START Information supplied

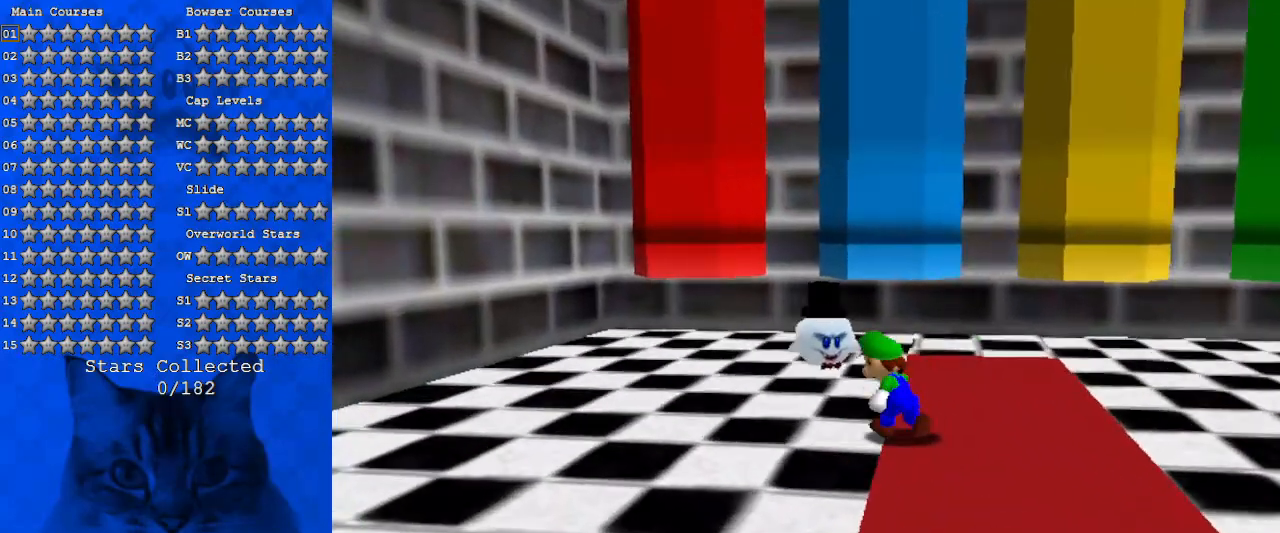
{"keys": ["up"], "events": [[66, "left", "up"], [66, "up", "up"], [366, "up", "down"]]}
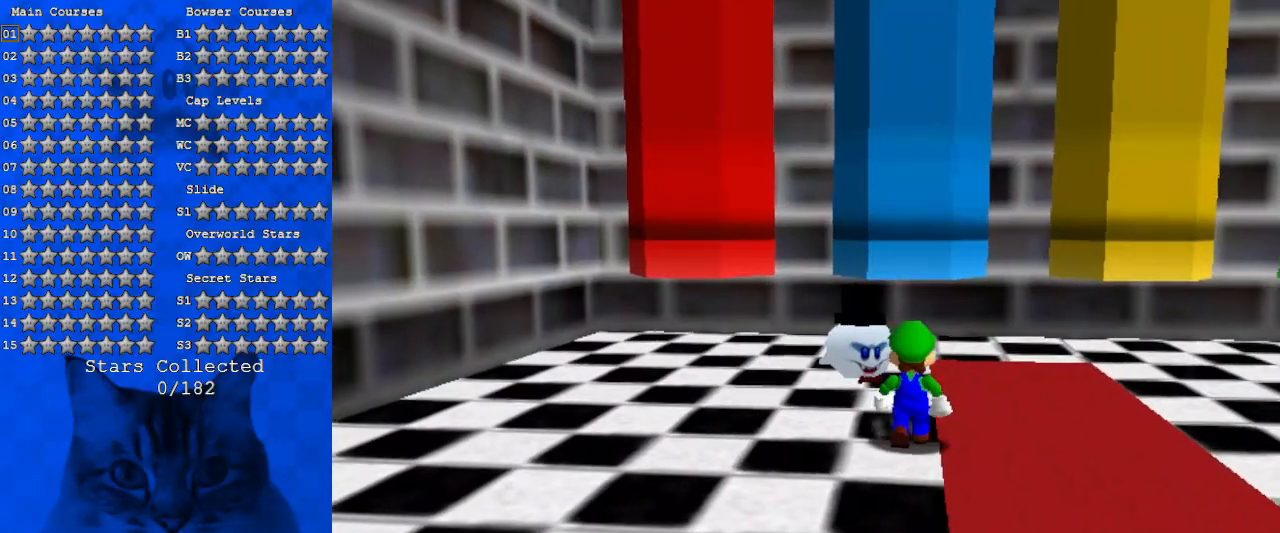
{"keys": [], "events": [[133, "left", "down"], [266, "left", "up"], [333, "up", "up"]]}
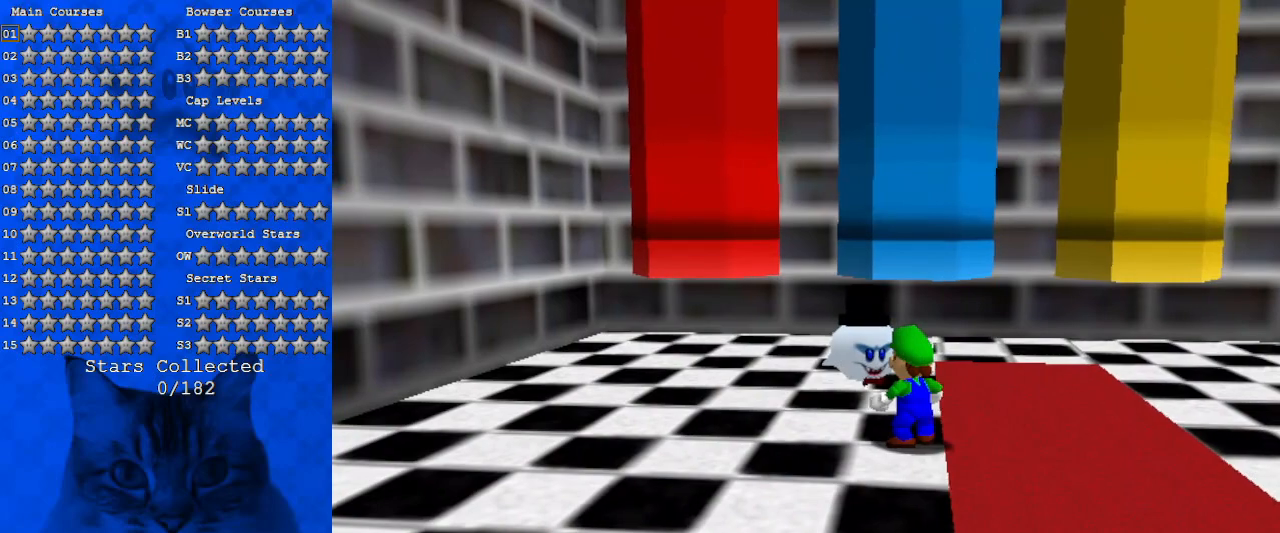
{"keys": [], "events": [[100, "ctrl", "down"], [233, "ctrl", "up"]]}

END Information supplied

Problem to solve — Report the number of lines in the listing above that hold the word "left", and give no other text.

Result of this task — 2